--- Source text Enclosed Below ---

5.2. 2023-09-08 Python buffer protocol

Notes on the Python buffer documentation page: https://docs.python.org/3/c-api/buffer.html.

5.2.1. Introduction

Many Python objects operate with large consecutive memory blocks, or buffers. Often it is necessary to pass these objects between different libraries without copying the data. This is what the buffer protocol is for. It allows to expose the structure of the buffer and access the pointer to the buffer data.

The protocol allows to expose data in read-only form or with write access.

For example, buffer interface allows to pass large arrays from Python to a C extension module, or write objects to files.

5.2.2. Buffer structure

Buffer is not PyObject * but data structure Py_buffer with many members such as:

  • void *b: A pointer to any location within the memory block owned by the buffer

  • Py_ssize_t len: number of elements in the buffer in bytes

  • int readonly flag indicating whether it is possible to modify the buffer

  • Py_ssize_t itemsize size of one element of the buffer in bytes

  • int ndim number of dimensions when the buffer is an \(n\)-dimensional array. If 0 then the buffer is scalar.

  • Py_ssize_t *shape size of each dimension in an \(n\)-dimensional array

  • Py_ssize_t *strides an array where each element indicates the number of bytes that should be skipped when moving to another element in each direction.

--- End of Enclosed Source text ---
--- Given data Enclosed Below ---

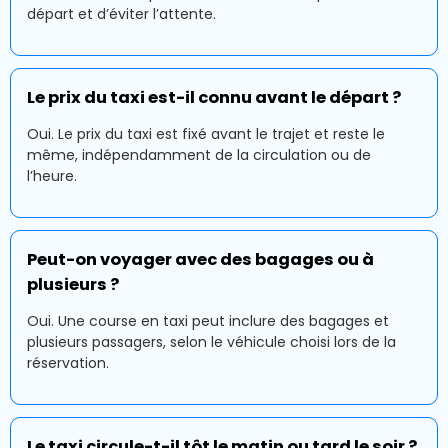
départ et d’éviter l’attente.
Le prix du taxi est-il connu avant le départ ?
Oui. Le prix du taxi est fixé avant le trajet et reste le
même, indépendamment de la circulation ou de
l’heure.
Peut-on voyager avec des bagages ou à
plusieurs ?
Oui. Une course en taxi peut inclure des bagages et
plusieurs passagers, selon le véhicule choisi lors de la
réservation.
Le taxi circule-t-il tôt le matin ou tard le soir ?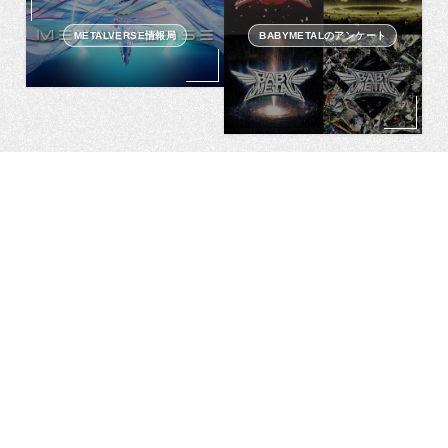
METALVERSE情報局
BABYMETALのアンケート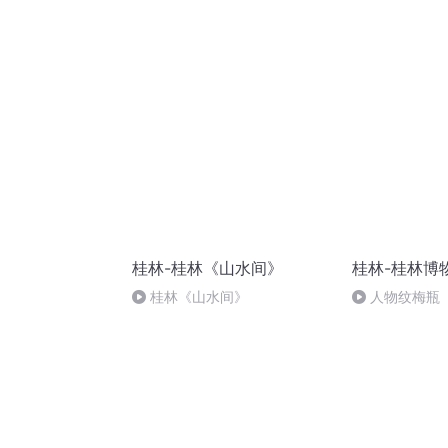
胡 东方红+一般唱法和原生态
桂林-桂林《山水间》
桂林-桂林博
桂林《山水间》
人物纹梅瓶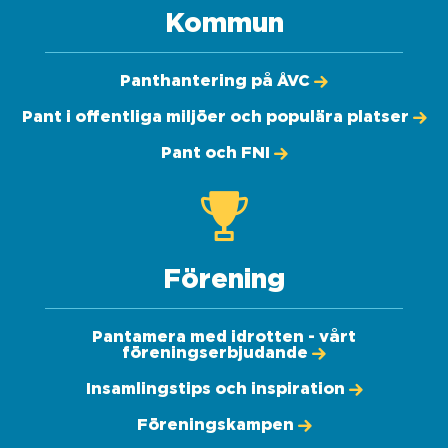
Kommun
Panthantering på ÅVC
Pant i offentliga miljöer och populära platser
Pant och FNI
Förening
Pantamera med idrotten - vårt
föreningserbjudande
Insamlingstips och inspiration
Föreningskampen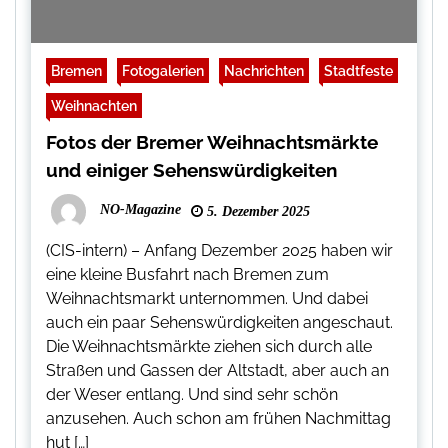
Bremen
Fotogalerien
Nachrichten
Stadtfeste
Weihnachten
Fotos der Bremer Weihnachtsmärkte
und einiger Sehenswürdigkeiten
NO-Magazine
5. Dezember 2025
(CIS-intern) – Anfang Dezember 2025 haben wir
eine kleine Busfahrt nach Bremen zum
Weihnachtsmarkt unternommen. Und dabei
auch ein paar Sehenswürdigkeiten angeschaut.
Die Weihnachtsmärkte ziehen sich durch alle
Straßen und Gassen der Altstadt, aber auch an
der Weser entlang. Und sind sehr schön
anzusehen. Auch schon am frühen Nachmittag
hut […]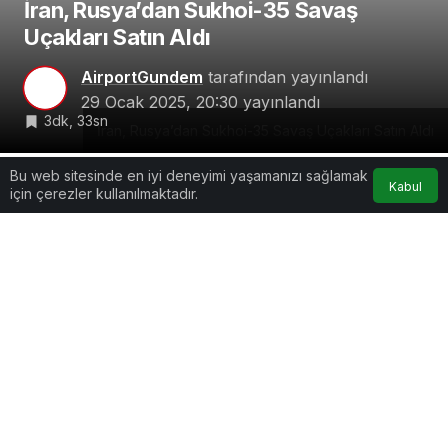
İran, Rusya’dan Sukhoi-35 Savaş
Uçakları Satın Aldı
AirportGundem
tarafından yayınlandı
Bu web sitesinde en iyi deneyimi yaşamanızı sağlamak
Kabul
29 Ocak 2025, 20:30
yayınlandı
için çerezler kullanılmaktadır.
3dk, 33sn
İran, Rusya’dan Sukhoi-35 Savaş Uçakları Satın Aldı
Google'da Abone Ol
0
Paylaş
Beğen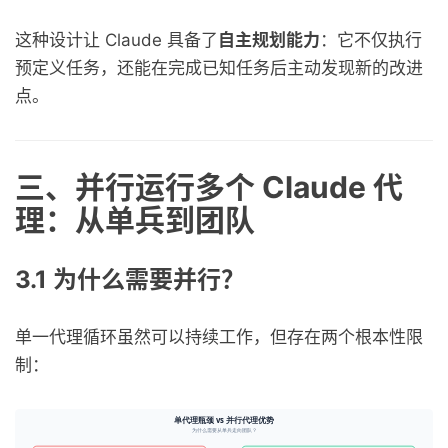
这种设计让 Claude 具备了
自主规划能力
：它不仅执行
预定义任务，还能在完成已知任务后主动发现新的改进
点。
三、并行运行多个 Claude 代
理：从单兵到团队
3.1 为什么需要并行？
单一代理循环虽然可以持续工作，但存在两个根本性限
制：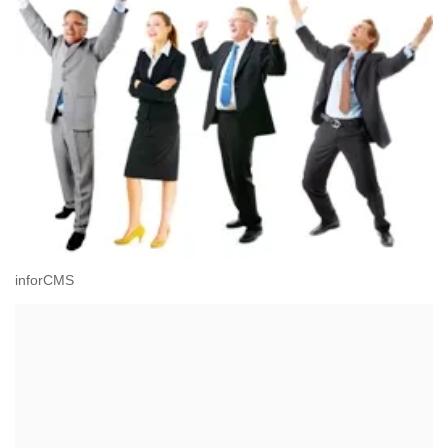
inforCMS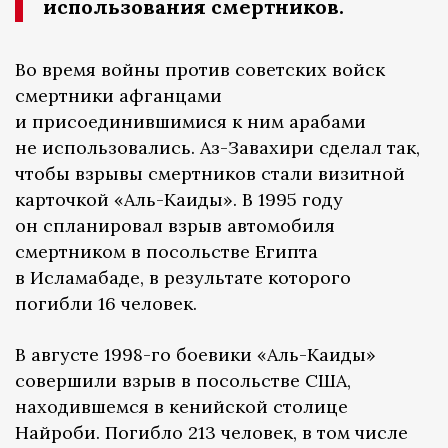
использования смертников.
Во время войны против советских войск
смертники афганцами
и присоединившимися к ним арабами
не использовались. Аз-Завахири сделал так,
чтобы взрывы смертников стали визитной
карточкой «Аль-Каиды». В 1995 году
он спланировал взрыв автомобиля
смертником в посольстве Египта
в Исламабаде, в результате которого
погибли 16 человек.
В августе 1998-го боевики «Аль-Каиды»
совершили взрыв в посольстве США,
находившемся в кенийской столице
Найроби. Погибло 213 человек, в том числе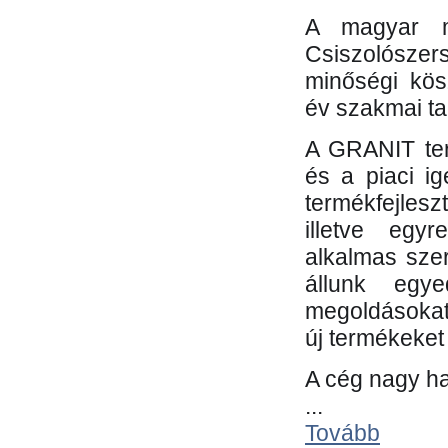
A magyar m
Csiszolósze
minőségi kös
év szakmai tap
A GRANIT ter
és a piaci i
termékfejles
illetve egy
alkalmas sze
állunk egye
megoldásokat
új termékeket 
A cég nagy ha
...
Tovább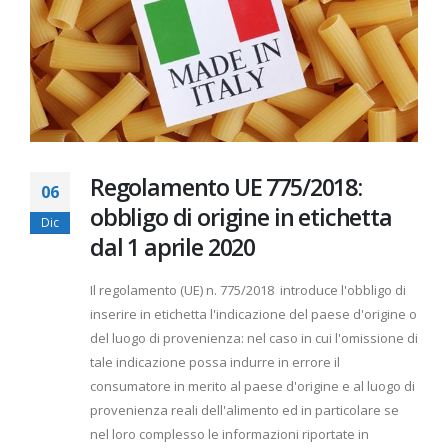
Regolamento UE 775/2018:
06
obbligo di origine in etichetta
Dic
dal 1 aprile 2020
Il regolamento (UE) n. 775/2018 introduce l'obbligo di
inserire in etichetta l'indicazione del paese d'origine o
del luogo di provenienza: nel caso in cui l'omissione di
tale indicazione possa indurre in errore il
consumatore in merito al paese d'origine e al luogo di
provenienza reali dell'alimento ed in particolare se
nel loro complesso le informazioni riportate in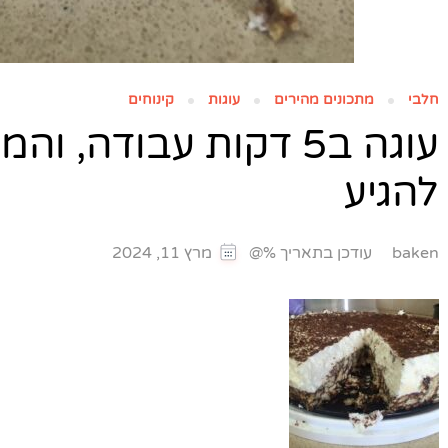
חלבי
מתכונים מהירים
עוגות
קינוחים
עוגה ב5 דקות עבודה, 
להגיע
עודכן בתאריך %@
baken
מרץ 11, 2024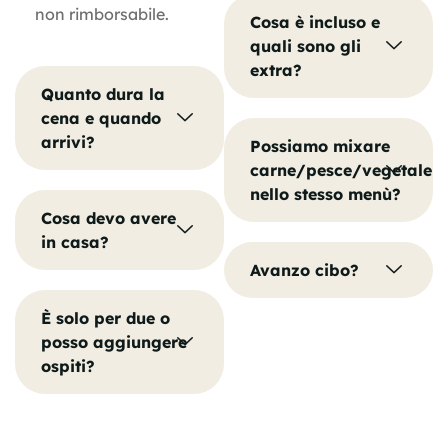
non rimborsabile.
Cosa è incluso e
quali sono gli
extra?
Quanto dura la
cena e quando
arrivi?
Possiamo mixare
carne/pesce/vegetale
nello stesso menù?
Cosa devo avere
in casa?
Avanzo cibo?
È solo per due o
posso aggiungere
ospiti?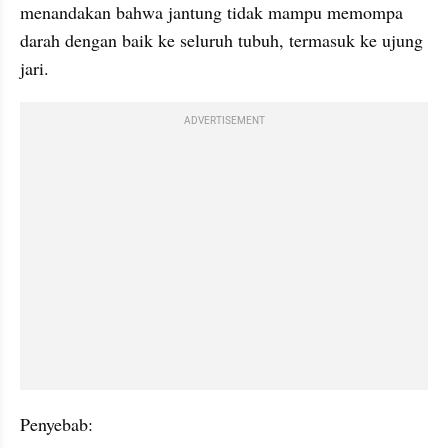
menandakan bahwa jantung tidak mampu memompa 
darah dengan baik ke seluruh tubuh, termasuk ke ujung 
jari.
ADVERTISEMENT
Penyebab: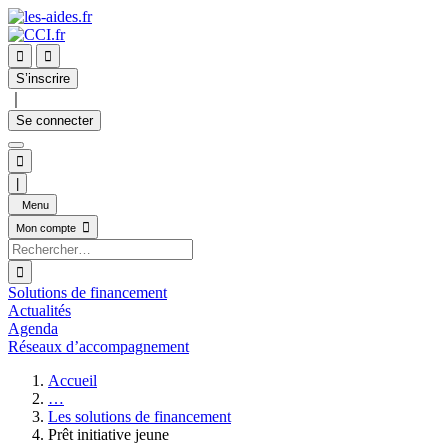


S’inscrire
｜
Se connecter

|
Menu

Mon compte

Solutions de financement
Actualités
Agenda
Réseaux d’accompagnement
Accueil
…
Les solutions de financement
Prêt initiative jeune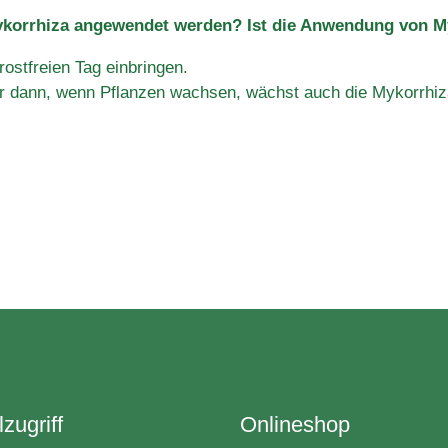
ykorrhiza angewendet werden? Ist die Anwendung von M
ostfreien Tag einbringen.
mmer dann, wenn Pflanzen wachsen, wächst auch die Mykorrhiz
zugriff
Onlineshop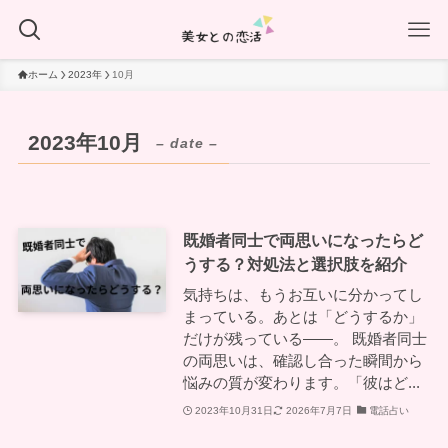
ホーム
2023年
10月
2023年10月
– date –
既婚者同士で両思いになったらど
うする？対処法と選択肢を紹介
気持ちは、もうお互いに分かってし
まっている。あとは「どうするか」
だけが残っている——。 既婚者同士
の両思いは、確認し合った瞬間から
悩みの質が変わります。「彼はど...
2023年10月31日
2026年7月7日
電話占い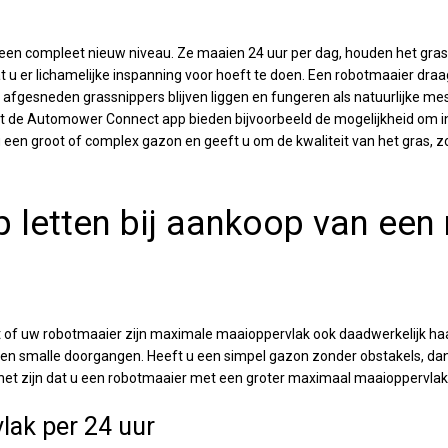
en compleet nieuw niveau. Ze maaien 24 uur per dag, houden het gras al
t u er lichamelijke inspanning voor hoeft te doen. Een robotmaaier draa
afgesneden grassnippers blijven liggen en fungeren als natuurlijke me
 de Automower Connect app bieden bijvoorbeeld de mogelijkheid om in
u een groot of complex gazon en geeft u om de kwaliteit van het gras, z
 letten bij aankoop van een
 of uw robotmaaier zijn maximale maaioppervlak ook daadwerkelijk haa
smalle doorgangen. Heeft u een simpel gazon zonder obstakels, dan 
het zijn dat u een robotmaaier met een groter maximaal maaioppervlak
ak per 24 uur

--- End of Enclosed Given data ---

Using the information ::
1) Set down the passage of the buffer protocol notes starting with "The protocol allows" and going on through "objects to files.".
2) According to the buffer protocol notes, what need does the buffer protocol serve? Answer in one to three sentences.
3) In the buffer protocol notes, what does an ndim value of 0 indicate?
The material has no connection to the notes on the Python buffer protocol.

Numbered responses ::
1)
The protocol allows to expose data in read-only form or with write access.

For example, buffer interface allows to pass large arrays from Python to a C extension module, or write objects to files.

2) Many Python objects work with large consecutive memory blocks, and these objects often have to be passed between different libraries without copying the data. The buffer protocol makes this possible by exposing the structure of the buffer and giving access to the pointer to its data.

3) It indicates that the buffer is scalar.